’DANIELA FOREVER’ O CÓMO PUDO HABER SIDO Y NO FUE

No todo se puede controlar, no todo nos pertenece. Nicolás (Henry Golding) es un dee-jay que está provando suerte en Madrid. Allí conoce a Daniela (Beatrice Grannò), el amor de su vida. Un amor que se desvanece cuando ella muere atropellada. Un amor que lo arrastra a una desesperación en el recuerdo que de ella le emana. Desesperación que, vista por su amiga Victoria (Nathalie Poza), ésta le llevará a un tratamiento médico experimental en el que tiene sueños lúcidos.

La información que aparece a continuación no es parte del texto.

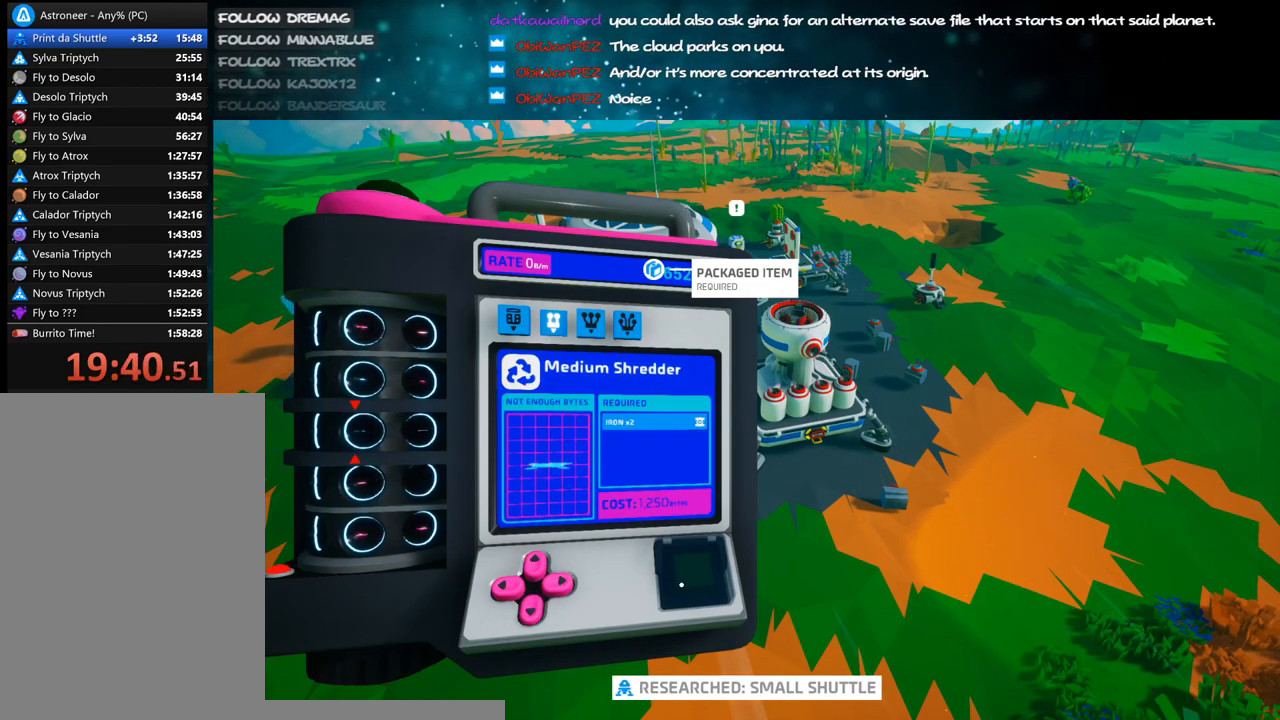
{"keys": [], "mouse": [], "events": [[33, "s", "up"], [117, "s", "down"], [217, "s", "up"], [367, "s", "down"], [467, "s", "up"]]}
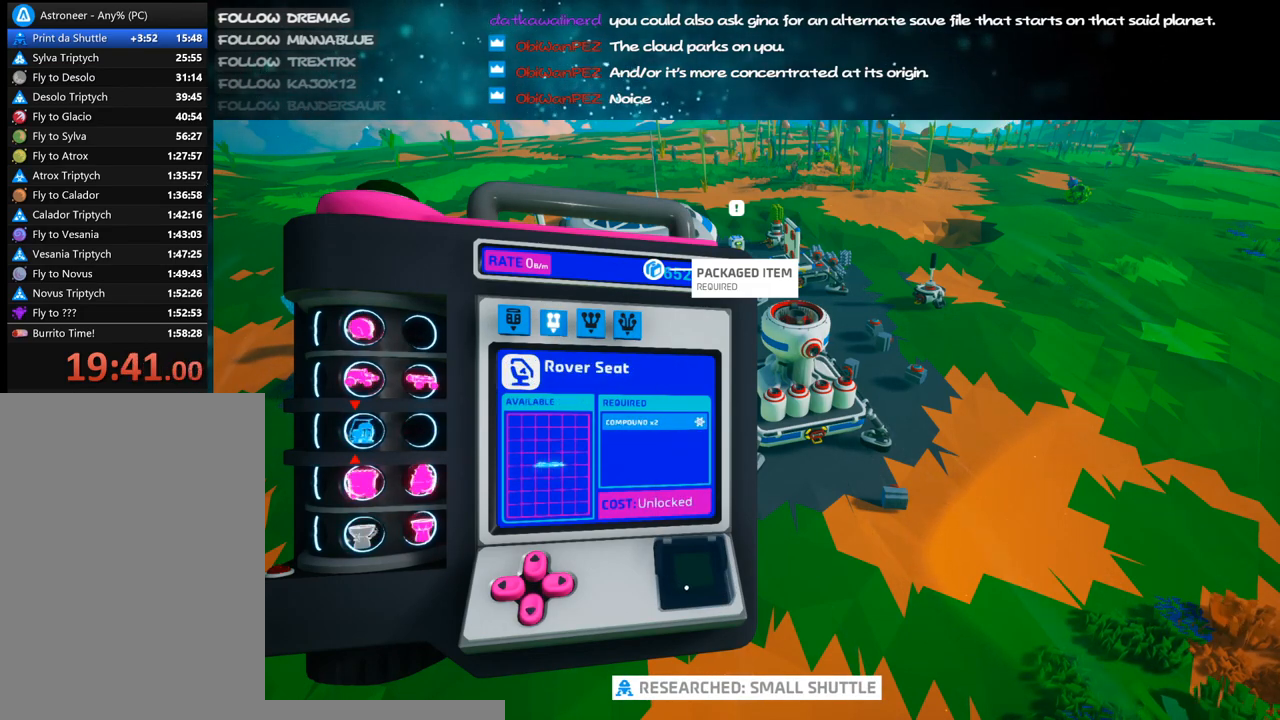
{"keys": [], "mouse": [], "events": [[233, "s", "down"], [333, "s", "up"]]}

Sueños donde podrá controlar él mismo todo aquello que sucede, todo aquello a evitar, todo aquello que quiere vivir. Unos sueños que, sin seguir las pautas médicas establecidas, arrastrarán a Nicolás a un paroxismo voluntario, un control desenfrenado y unas ataduras condenatorias. Y todo por tener a ‘Daniela Forever’.

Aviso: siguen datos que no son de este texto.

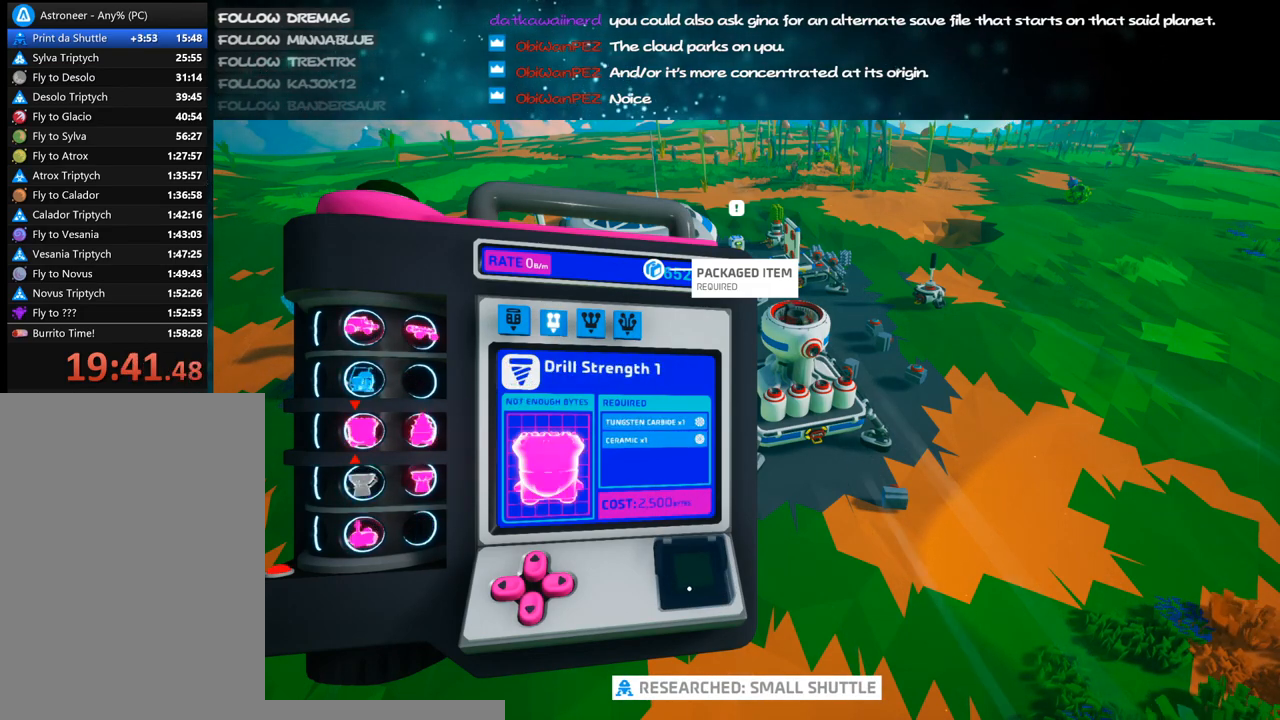
{"keys": [], "mouse": ["left"], "events": [[183, "s", "down"], [283, "s", "up"], [500, "mouse_left", "down"]]}
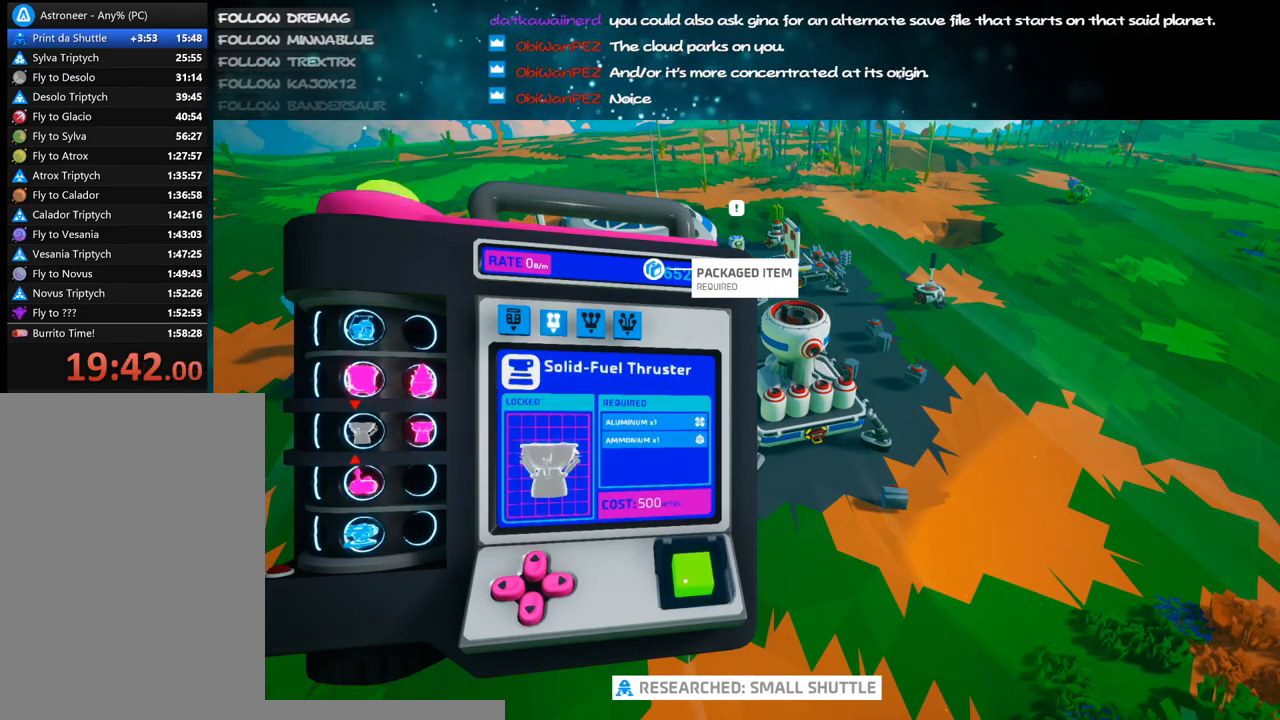
{"keys": [], "mouse": [], "events": [[50, "mouse_left", "up"], [300, "mouse_left", "down"], [367, "mouse_left", "up"]]}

Un para siempre que se desvanece incluso en los sueños y esa ambición de control que emanan. Sueños lúcidos que, de vuelta a la realidad, parecen el espacio deseado hasta que, justamente, dicho espacio te va comiendo, te va atrapando, te va consumiendo: lo insoportable de ésta vida se vuelve inviable y asfixiante en las ensoñaciones. El duelo de un ser querido, sin importar el espacio que ocupemos y le demos, siempre nos persigue, siempre nos invade, con indiferencia del formato con el que nos aproximamos.

Nacho Vigalondo realiza una película en la que elabora un discurso sobre el duelo y el modo en el que, de un modo occidental, nos acercamos a él. Un duelo en el que, como occidentales, lo que nos cuesta más es el dejar ir, el aceptar que dicha persona ya no forma parte de nuestra dimensión presente. Y dicho discurso, presente durante todo el metraje, hace incisión en lo que nos cuesta elaborar ese proceso. Nos cuesta porque no nos han enseñado a lidiar con ello, como se ha convertido en una lección que, ya sea en sueños lucidos o en la realidad, no aprendemos.

‘Daniela forever’ es la cárcel del ‘lo que pudo haber sido y no fue’.